Nevada high court rejects petition from state retirement system

The Nevada Supreme Court denied a request to rehear a decision that compelled the state retirement system to disclose the benefits of employees in a high-profile public records case that began three years ago.

In a majority opinion on Monday, four justices rejected the petition from the Public Employees Retirement System, court records show. Two justices — James Hardesty and Lidia Stiglich — dissented, while Justice Ron Parraguirre recused himself.

The court in October ruled 4-3 in favor of the Nevada Policy Research Institute, which filed a public-records request in 2015 seeking retiree names, salaries, dates of retirement, years of service and cost-of-living increases so the information could be published on TransparentNevada.com.

The retirement system filed a petition on Nov. 6 for the court to rehear the case, arguing that the October opinion did not “provide adequate guidance” to public agencies when responding to public-records requests, court records show.

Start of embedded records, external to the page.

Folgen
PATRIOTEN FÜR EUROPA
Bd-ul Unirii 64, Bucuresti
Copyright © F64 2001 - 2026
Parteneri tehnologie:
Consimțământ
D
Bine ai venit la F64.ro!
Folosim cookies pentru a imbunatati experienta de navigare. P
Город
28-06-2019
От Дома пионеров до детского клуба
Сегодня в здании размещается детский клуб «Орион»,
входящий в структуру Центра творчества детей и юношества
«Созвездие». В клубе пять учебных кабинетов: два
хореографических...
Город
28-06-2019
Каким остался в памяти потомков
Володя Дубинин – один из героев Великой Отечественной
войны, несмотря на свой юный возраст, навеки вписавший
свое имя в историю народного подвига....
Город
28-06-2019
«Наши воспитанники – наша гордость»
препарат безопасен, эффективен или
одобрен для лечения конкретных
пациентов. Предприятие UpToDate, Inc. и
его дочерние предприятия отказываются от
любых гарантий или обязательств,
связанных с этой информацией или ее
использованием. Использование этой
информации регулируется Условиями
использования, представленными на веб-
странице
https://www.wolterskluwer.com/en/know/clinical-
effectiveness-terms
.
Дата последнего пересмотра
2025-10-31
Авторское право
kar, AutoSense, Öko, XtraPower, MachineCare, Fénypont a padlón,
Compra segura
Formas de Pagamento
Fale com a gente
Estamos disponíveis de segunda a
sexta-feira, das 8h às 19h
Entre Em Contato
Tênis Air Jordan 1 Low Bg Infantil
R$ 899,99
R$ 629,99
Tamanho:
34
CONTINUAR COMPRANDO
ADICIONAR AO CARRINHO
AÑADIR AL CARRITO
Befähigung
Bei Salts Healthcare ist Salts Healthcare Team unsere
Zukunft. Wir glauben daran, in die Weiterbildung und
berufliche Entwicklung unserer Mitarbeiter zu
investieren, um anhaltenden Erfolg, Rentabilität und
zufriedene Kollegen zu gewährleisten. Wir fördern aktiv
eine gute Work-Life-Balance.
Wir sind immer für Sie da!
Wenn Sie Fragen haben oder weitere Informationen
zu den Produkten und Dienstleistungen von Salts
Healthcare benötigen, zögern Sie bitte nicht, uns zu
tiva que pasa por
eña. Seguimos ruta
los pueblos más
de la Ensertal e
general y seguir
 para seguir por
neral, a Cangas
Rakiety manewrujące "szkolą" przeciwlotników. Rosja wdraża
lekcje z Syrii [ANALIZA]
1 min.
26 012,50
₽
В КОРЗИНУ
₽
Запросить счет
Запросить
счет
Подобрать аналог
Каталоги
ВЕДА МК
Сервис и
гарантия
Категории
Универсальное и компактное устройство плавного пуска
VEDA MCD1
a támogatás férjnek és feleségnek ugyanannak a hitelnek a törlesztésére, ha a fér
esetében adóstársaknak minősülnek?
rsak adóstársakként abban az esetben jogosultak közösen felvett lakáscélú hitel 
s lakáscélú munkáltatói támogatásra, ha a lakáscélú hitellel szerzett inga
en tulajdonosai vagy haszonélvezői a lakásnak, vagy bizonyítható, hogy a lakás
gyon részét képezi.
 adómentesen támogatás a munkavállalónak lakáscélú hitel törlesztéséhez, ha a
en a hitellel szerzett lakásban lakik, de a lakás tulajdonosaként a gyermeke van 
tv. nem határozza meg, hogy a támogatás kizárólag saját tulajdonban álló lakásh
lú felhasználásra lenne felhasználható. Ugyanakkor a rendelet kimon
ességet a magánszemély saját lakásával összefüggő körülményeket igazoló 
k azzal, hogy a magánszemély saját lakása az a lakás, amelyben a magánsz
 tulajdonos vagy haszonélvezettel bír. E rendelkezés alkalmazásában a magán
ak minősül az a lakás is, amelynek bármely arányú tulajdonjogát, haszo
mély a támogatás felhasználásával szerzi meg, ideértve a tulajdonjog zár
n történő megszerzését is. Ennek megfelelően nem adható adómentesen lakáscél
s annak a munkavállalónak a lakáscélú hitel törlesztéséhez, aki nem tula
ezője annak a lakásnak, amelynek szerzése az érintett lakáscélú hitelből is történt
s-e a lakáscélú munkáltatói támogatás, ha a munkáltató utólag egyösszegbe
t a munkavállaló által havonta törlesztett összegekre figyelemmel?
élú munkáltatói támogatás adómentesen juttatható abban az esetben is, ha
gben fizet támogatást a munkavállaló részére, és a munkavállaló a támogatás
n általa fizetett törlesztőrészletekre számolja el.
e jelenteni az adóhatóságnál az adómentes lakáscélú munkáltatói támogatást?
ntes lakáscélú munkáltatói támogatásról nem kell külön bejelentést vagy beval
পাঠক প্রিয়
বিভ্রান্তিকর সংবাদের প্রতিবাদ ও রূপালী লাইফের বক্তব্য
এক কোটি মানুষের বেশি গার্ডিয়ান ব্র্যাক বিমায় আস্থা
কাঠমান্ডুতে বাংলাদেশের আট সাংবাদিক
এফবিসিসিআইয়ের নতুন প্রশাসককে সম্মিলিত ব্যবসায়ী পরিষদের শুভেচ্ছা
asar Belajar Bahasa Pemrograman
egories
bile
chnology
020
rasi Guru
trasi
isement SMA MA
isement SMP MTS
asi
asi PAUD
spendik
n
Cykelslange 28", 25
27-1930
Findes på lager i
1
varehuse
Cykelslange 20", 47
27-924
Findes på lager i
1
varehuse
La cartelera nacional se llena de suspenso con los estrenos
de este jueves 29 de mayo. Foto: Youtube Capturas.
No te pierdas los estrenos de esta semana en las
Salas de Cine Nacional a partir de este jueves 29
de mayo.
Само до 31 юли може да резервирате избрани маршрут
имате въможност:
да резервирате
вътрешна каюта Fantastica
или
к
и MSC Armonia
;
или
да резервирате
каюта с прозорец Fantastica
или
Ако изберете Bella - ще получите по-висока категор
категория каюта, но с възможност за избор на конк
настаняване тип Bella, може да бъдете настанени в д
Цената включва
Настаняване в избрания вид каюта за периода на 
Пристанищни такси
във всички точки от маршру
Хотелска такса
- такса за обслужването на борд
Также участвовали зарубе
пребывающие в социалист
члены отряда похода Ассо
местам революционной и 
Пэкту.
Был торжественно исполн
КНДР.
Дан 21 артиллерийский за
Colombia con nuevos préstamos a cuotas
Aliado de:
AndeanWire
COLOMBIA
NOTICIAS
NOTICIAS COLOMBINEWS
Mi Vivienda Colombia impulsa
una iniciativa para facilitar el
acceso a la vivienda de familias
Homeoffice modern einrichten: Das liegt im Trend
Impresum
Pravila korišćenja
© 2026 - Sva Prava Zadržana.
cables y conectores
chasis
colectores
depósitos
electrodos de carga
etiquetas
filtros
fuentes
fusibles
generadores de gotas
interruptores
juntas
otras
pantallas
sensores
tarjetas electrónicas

The petition also argued the recent opinion did not show a basis for treating some parts of a retiree’s file as confidential but not others.

The court’s majority opinion agreed with NPRI’s response to the petition. The response, filed Dec. 4, argued that a rehearing was “neither appropriate nor necessary” because the petition failed to meet the requirements for a rehearing.

The retirement system appealed after the research institute sued in District Court in July 2016, and won in 2017. The state had argued that the raw data included only redacted Social Security numbers, and that it had no duty to create a new document in order to satisfy the public-records request.

Chief Justice Michael Douglas wrote in the October majority opinion that “searching PERS’ electronic database for existing non-confidential information is not the creation of a new record.”